Construct validity addresses the extent to which your empirical measure effectively addresses the theoretical domain to which it is related. Thus, the only way that you can meaningfully address construct validity is to track the extent to which your measure is aligned with expectations that derive from a specific theory, i.e., does your measure align with the theoretical construct? This can be seen as the central concern of validation, and the end toward which other validation strategies are directed. If our other approaches to validation yield good results, we typically assume that it is likely that the measure that we are using or have developed must validly reflect the construct we are seeking to address.
Please understand that we need to be very clear about the concept construct first of all. I has come to us from the world of Psychology where initially people tried to measure a phenomenon or its severity by hearing the symptoms and trying to understand where do the totality of these symptoms point to. For example someone with depression could tell about being fatigued, anxious, hopeless etc. and these symptoms could point towards depression or anxiety, but we can't determine the severity of depression just by hearing the symptoms because we need to have a tool to measure it as closely as possible. Here we trying to measure the construct called depression. In psychology, a construct is a skill, attribute, or ability that is based on one or more established theories. Constructs exist in the human brain and are not directly observable. For example, though you may know a person is smart by the way they speak and what they say, you cannot directly observe intelligence. You can tell someone is anxious if they are trembling, sweating, and restless, but you cannot directly observe anxiety. You also cannot directly observe fear or motivation. They are all complex, abstract concepts that are indirectly observed through a collection of related events.

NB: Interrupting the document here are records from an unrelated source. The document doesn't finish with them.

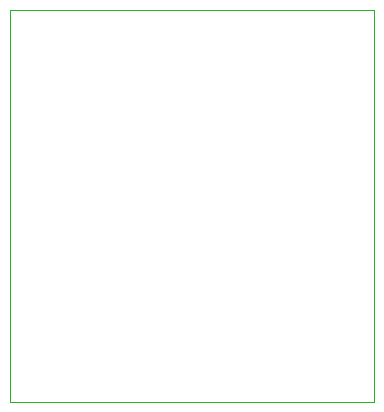
<source format=gbr>
%TF.GenerationSoftware,KiCad,Pcbnew,7.0.6*%
%TF.CreationDate,2023-09-19T12:43:23+08:00*%
%TF.ProjectId,Control Panel Selector Switch Board,436f6e74-726f-46c2-9050-616e656c2053,rev?*%
%TF.SameCoordinates,Original*%
%TF.FileFunction,Profile,NP*%
%FSLAX46Y46*%
G04 Gerber Fmt 4.6, Leading zero omitted, Abs format (unit mm)*
G04 Created by KiCad (PCBNEW 7.0.6) date 2023-09-19 12:43:23*
%MOMM*%
%LPD*%
G01*
G04 APERTURE LIST*
%TA.AperFunction,Profile*%
%ADD10C,0.100000*%
%TD*%
G04 APERTURE END LIST*
D10*
X-12573000Y12446000D02*
X18288000Y12446000D01*
X18288000Y-20701000D01*
X-12573000Y-20701000D01*
X-12573000Y12446000D01*
M02*

</source>
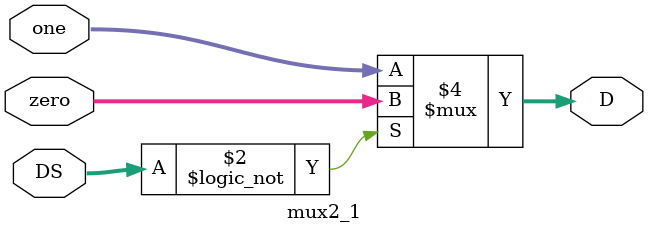
<source format=sv>
`timescale 1ns / 1ps


module mux2_1(
    input [1:0] DS,
    input [7:0] zero,
    input [7:0] one,
    output logic [7:0] D
    );
    always_comb
    begin
    if (DS == 0)
        begin
         D = zero; //out = one;
        end
    else
        begin
         D = one; //out = one;
        end
     end
endmodule

</source>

Construct validity refers to how well a test or tool measures the constructs that it was designed to measure. In other words, to what extent the statements we are using in the scale to measure depression are actually measuring it. Here, it is important to keep two things in mind, one is that the items in the measurement scale measuring a latent construct should have sufficient inter-item correlation that it they should converge to measure the latent variable. This is what we refer to convergent validity, and secondly, if there are different latent constructs in a model, then their should be sufficient difference between those constructs too. This is what we refer to discriminant validity. Using SEM, we can assess these two types of validity by examining the measurement model. I have assessed both these in the following published paper of mine.

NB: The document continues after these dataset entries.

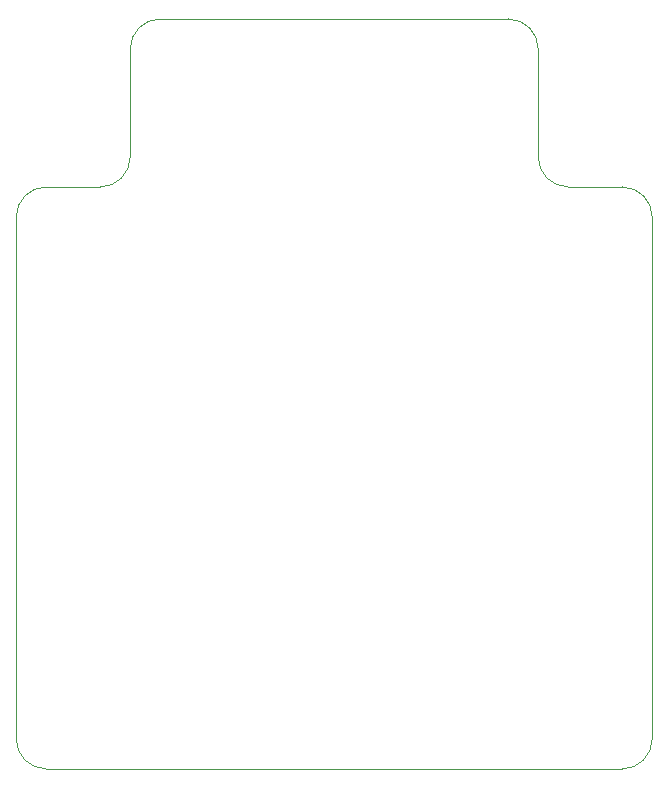
<source format=gm1>
G04 #@! TF.GenerationSoftware,KiCad,Pcbnew,(5.1.10)-1*
G04 #@! TF.CreationDate,2021-09-22T21:53:00-04:00*
G04 #@! TF.ProjectId,rf-vga,72662d76-6761-42e6-9b69-6361645f7063,rev?*
G04 #@! TF.SameCoordinates,Original*
G04 #@! TF.FileFunction,Profile,NP*
%FSLAX46Y46*%
G04 Gerber Fmt 4.6, Leading zero omitted, Abs format (unit mm)*
G04 Created by KiCad (PCBNEW (5.1.10)-1) date 2021-09-22 21:53:00*
%MOMM*%
%LPD*%
G01*
G04 APERTURE LIST*
G04 #@! TA.AperFunction,Profile*
%ADD10C,0.050000*%
G04 #@! TD*
G04 APERTURE END LIST*
D10*
X217932000Y-132080000D02*
G75*
G02*
X215392000Y-134620000I-2540000J0D01*
G01*
X166624000Y-134620000D02*
G75*
G02*
X164084000Y-132080000I0J2540000D01*
G01*
X205740000Y-71120000D02*
G75*
G02*
X208280000Y-73660000I0J-2540000D01*
G01*
X173736000Y-73660000D02*
G75*
G02*
X176276000Y-71120000I2540000J0D01*
G01*
X173736000Y-82804000D02*
G75*
G02*
X171196000Y-85344000I-2540000J0D01*
G01*
X210820000Y-85344000D02*
X215392000Y-85344000D01*
X210820000Y-85344000D02*
G75*
G02*
X208280000Y-82804000I0J2540000D01*
G01*
X166624000Y-85344000D02*
X171196000Y-85344000D01*
X164084000Y-87884000D02*
G75*
G02*
X166624000Y-85344000I2540000J0D01*
G01*
X215392000Y-85344000D02*
G75*
G02*
X217932000Y-87884000I0J-2540000D01*
G01*
X217932000Y-87884000D02*
X217932000Y-89408000D01*
X166624000Y-134620000D02*
X215392000Y-134620000D01*
X164084000Y-87884000D02*
X164084000Y-132080000D01*
X173736000Y-73660000D02*
X173736000Y-82804000D01*
X205740000Y-71120000D02*
X176276000Y-71120000D01*
X208280000Y-82804000D02*
X208280000Y-73660000D01*
X217932000Y-132080000D02*
X217932000Y-89408000D01*
M02*

</source>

You can visit the following site for further details about construct validity. Hope it helps
I use a simpler definition when I teach research methods. Construct validity is simply observing what you would expect to observe based on past research.

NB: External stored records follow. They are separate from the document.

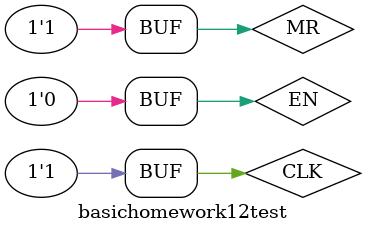
<source format=v>
`timescale 1ns / 1ps


module basichomework12test;

	// Inputs
	reg MR;
	reg EN;
	reg CLK;

	// Outputs
	wire [3:0] Q;
	wire CO;

	// Instantiate the Unit Under Test (UUT)
	basichomework12 uut (
		.MR(MR), 
		.EN(EN), 
		.CLK(CLK), 
		.Q(Q), 
		.CO(CO)
	);

	initial begin
		// Initialize Inputs
		MR = 0;
		EN = 0;
		CLK = 0;

		// Wait 100 ns for global reset to finish
		#100;
        
		// Add stimulus here
		#100;
		CLK<=1;
		
		
		#100;
		MR<=1;
		CLK<=0;
		
		#100;
		EN<=1;
		
		#100;
		CLK<=1;
		
		#100;
		CLK<=0;
		
		#100;
		CLK<=1;
		
		#100;
		EN<=0;
		
		#100;
		CLK<=0;
		
		#100;
		CLK<=1;
		
	end
      
endmodule


</source>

There are a number of different measures that can be used to validate tests, one of which is construct validity. Construct validity is used to determine how well a test measures what it is supposed to measure. In other words, is the test constructed in a way that it successfully tests what it claims to test? Construct validity is usually verified by comparing the test to other tests that measure similar qualities to see how highly correlated the two measures are. For example, one way to demonstrate the construct validity of a cognitive aptitude test is by correlating the outcomes on the test to those found on other widely accepted measures of cognitive aptitude.